I try to keep up with the news on the internet but, I confess, I'm not as diligent as I would be at home where I read the paper every day.

I expect to get HBO and CNN hooked up to my TV soon. But to be honest, I don't much miss the "vast wasteland" that we call television in America.

Wednesday, October 18, 2006

The Air That We Breathe

Most people have heard of the horrendous air pollution in Beijing. For one thing, I've only seen a blue sky a few times in the last two weeks. There is a permanent haze which rarely dissipates. Coughing and spitting are common. New cars are being registered in Beijing at the rate of about 1,000 per day. Presently there are about 2.5 million cars in Beijing and it almost seems that all of them are on the streets at the same time. However, Beijing has an excellent public transportation system with a modern subway and numerous buses, although I'm told they are very crowded at cetain times of the day. Taxis abound. I think there are something like 67,000 taxis in the city. I'm trying my best to ride in every one of them! Transportation is so cheap compared to American rates. A taxi ride from the Y to my apartment is about $1.27 (10 yuan). However, that price is prohibitive to most natives and even I try to walk as much as possible.
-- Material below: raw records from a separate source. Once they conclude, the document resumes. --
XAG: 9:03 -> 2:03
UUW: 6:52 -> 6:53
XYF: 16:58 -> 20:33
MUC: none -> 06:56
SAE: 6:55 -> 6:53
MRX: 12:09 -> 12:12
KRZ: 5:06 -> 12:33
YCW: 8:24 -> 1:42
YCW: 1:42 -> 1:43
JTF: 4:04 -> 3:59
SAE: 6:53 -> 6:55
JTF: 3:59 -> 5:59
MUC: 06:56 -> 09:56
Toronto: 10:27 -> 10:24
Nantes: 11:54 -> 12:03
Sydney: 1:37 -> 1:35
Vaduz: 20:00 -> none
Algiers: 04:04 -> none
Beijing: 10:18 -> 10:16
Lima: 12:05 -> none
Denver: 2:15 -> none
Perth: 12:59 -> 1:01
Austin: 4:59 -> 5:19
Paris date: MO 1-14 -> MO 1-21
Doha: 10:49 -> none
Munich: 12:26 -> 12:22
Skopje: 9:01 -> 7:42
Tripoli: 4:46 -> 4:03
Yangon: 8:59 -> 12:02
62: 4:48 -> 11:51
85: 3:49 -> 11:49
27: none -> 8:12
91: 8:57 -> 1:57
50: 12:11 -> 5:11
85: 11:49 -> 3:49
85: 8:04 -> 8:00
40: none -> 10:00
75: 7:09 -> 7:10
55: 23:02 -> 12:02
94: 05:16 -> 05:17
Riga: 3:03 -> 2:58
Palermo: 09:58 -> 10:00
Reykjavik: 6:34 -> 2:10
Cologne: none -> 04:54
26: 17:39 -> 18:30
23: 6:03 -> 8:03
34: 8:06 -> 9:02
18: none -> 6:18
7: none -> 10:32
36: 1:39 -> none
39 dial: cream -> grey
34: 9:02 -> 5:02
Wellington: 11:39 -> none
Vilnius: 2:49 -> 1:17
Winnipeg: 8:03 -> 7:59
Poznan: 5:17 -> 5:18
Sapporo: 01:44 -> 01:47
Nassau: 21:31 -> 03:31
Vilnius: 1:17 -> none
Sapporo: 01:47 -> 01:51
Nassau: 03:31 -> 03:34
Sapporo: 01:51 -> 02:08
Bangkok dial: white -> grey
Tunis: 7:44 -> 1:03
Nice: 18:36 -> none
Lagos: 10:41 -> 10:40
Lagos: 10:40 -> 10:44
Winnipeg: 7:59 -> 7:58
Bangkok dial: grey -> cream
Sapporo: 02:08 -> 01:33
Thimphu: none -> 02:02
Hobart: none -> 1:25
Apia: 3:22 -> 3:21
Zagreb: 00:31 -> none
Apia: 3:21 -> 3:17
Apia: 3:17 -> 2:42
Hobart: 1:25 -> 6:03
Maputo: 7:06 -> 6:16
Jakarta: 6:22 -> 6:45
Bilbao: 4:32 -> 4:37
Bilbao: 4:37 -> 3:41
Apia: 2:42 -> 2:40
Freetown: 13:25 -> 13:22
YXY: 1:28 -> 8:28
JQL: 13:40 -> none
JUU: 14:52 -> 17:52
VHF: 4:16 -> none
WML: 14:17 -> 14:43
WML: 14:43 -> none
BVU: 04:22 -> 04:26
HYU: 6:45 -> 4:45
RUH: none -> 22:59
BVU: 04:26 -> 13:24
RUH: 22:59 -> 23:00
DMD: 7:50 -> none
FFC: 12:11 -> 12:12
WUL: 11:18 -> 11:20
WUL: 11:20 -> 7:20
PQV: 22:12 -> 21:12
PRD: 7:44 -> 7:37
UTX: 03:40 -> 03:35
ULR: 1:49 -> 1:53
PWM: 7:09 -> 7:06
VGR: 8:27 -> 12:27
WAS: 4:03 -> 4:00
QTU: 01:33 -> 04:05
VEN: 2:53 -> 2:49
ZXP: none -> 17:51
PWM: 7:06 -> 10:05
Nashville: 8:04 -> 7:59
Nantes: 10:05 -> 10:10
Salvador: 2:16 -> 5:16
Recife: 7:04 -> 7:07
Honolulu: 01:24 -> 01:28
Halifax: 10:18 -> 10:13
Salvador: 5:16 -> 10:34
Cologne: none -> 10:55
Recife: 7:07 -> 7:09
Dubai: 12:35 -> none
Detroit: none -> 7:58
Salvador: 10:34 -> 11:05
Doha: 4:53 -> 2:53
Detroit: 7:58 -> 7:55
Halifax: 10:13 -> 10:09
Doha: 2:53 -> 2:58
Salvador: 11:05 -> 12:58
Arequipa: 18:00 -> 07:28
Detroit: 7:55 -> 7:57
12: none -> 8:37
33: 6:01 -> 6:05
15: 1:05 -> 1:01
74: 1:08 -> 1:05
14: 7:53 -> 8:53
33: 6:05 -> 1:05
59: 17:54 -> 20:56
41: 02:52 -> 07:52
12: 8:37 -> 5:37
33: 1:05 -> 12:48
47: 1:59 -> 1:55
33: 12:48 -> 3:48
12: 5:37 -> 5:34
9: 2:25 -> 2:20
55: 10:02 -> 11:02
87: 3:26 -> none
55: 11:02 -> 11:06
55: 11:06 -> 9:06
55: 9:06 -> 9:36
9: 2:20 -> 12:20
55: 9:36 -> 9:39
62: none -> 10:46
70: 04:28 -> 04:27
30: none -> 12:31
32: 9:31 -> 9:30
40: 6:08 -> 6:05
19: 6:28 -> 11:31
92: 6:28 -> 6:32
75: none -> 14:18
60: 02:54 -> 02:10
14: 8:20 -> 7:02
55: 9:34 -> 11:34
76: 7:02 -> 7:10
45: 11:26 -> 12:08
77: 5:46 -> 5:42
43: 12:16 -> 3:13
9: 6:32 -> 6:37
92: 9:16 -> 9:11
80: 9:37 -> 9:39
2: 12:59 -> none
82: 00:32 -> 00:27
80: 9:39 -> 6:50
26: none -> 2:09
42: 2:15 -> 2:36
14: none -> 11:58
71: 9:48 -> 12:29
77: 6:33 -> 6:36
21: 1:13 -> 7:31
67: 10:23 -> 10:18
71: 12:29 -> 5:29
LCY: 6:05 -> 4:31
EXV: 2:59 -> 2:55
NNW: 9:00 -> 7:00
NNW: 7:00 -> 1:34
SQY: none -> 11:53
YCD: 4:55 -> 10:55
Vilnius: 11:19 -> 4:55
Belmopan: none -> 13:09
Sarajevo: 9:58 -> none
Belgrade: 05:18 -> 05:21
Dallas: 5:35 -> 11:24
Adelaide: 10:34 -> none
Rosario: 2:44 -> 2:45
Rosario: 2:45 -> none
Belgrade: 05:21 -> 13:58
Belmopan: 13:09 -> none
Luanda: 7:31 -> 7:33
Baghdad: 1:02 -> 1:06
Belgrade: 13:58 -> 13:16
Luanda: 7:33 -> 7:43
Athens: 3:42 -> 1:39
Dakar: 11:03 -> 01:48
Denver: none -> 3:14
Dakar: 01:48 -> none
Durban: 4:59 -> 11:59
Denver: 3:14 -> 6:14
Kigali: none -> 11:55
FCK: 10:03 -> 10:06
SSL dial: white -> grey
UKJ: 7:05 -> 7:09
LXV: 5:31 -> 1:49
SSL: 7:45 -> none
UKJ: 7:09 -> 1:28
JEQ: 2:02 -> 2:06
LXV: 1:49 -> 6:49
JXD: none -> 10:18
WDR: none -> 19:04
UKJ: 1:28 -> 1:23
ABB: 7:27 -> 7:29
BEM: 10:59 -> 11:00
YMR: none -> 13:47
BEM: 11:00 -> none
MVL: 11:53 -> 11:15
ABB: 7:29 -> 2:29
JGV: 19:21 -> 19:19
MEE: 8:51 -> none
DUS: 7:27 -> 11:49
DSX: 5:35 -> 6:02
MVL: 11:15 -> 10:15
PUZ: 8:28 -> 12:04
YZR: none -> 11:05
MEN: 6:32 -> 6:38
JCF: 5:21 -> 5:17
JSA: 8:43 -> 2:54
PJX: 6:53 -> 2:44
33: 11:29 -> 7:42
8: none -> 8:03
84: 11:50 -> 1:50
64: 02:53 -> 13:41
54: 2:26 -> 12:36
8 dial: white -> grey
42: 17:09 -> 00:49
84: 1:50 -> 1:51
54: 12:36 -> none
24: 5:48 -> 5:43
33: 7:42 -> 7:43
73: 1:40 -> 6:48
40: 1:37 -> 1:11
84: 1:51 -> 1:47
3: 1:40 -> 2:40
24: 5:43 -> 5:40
Bicycles are used by many and you'd better watch out! There are bike lanes where people travel 3 or 4 abreast. I guess there's safety in numbers. No one gives way to a mere pedestrian. On many streets when traffic is stopped for a red light, cars making right turns breeze on through and watch out if you're in their path. Interestingly, most everyone signals when they turn or change lanes. I haven't yet seen anyone hit a bike rider or a person but, boy, do they come close! The only time I've seen so many bike riders in a city was when I was in Amsterdam. There are very few motorcyles or vespas. Quite the opposite of Italy where vespas were everywhere. No one wears helmets and most taxis do not have seat belts in the back seat.

Tuesday, October 17, 2006

The Great Wall at Mutianyu


Last week I expressed a desire to see the Great Wall of China. Immediately Mr. Song sprang into action and arranged a visit for Monday. A friend of Mr. Lu, our Manager, drove Shelley and me to the Great Wall. We went to Mutianyu which is supposed to be less crowded than Badaling. As we drove there, we passed through rain and fog but when we got to the Great Wall we were greated with sunshine. It turned out to be one of the best weather days I've had since I've been here. We decided to take the cable car up and walk down. There were few people and most of them were English speaking tourists. Not only is the Wall itself impressive, the views are breathtaking. We ambled along the Wall for about a mile or more and then cut off to a path through the woods. Along this path was a stone museum and a beautiful cave. All in all it was a great trip and, like remembering your first anything, one I will always remember. It also was fun to get out of the city and enjoy the countryside and fresh (read unpolluted) air.

"The Great Wall is a magnificent construction project in ancient China, one of the wonders in the history of human civilization. The construction of the Great Wall began in the 7th and 8th centuries B.C. During the period of over 2000 years, more than 20 dukes or princes and feudal dynasties contributed to the building of the Great Wall. It was listed as one of the world's cultural heritages by the UN Educational, Scientific and Cultural Organization in 1987." (taken from a description I read)

The Great Wall is estimated to be about 6,200 miles long. However, some efforts at calculating its length, and taking into account its numerous meanderings up and down, have estimated it to be as long as 31,000 miles.